Practice: Learning to shepherd others is a great journey. We train student leaders to lead in all aspects of the life of the fellowship.

Student leaders, especially bible study leaders, are trained to appreciate the cultural, historical, literary, and theological background to the passages we cover and the principles we follow. In a small group Bible study, student leaders come prepared to guide other students if they get stuck in the passage.  The focus is on accurately grasping the biblical text and the overall biblical story, and then responding with actions appropriate to the passage.

We also train students to be evangelists: to know and to articulate the reasons for their belief, tell the story of their faith journey, and witness relationally and intellectually. We train students to acknowledge and articulate how faith informs their lives.

Students lead worship, and we work to train student worship team leaders who will remind others of the spiritual importance of worship, the cultural aspects of music and the attentiveness necessary to work with a variety of song and worship-leading styles.

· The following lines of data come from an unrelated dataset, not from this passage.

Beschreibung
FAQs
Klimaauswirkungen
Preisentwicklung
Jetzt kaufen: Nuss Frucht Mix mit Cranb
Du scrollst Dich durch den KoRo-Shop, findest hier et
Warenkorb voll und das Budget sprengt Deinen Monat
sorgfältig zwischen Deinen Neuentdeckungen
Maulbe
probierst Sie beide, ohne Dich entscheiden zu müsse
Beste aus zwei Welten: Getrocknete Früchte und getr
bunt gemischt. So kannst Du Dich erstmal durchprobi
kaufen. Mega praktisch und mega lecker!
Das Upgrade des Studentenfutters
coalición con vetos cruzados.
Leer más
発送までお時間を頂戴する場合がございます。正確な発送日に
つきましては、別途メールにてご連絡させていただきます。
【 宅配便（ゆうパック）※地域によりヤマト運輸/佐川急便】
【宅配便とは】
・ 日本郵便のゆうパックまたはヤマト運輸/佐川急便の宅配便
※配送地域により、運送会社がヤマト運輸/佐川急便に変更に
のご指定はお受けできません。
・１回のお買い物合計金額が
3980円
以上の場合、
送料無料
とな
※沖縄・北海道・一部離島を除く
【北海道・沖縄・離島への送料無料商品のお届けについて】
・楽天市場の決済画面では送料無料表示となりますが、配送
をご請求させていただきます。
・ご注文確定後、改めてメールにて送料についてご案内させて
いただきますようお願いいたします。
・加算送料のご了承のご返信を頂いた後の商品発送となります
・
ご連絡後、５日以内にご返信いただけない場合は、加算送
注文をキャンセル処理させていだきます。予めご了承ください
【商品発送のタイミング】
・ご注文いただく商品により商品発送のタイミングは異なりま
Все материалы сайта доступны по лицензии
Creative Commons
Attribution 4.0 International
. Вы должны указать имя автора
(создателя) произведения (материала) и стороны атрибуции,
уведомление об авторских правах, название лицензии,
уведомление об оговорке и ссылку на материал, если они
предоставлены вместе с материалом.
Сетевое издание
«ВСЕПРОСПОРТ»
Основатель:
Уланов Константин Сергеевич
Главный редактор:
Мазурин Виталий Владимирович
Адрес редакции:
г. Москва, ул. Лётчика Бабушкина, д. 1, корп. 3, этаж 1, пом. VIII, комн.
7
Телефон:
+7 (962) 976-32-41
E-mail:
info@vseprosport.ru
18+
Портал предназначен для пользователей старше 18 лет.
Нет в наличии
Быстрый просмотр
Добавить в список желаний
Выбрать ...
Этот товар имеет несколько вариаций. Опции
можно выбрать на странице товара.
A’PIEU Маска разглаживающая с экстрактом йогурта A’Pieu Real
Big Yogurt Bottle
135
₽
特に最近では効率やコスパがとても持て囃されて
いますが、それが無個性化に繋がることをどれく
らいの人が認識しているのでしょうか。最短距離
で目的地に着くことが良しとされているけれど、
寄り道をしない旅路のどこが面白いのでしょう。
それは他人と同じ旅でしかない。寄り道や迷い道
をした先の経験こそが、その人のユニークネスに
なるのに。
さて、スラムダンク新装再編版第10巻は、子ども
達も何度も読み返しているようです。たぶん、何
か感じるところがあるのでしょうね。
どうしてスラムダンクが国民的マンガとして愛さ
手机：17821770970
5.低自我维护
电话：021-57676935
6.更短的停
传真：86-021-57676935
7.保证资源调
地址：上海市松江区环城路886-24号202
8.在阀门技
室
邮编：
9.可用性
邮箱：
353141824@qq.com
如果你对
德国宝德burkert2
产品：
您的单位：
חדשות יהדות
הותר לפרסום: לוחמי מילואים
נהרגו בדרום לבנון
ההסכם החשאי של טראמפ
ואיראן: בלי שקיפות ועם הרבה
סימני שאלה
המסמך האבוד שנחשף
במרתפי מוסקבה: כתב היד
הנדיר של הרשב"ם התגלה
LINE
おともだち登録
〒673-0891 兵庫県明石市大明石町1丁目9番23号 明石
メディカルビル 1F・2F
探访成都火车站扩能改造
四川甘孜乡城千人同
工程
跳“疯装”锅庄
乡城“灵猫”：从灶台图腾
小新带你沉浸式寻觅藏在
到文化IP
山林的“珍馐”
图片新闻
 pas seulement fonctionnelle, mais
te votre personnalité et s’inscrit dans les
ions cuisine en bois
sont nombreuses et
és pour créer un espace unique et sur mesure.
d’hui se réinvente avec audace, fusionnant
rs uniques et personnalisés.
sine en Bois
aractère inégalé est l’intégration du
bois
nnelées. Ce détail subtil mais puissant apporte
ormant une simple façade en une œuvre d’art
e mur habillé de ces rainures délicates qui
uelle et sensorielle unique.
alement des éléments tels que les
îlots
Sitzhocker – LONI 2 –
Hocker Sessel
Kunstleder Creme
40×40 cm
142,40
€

We train exec team members to care for the whole fellowship and to develop student leaders within the fellowship. Exec members also are trained to develop and articulate the vision of CF, to be strategic, choose content, and develop relationships within and outside of the fellowship. Student leaders grow in skills and character qualities. They work to understand and articulate their faith. They become better listeners than they were before. They grow in empathy, compassion, and patience. In short, they become better leaders, thinkers, speakers, friends, and better disciples of Jesus. Just as when the twelve disciples helped Jesus feed the five thousand (Mt.14:17 – 21), their baskets are fuller than when they started.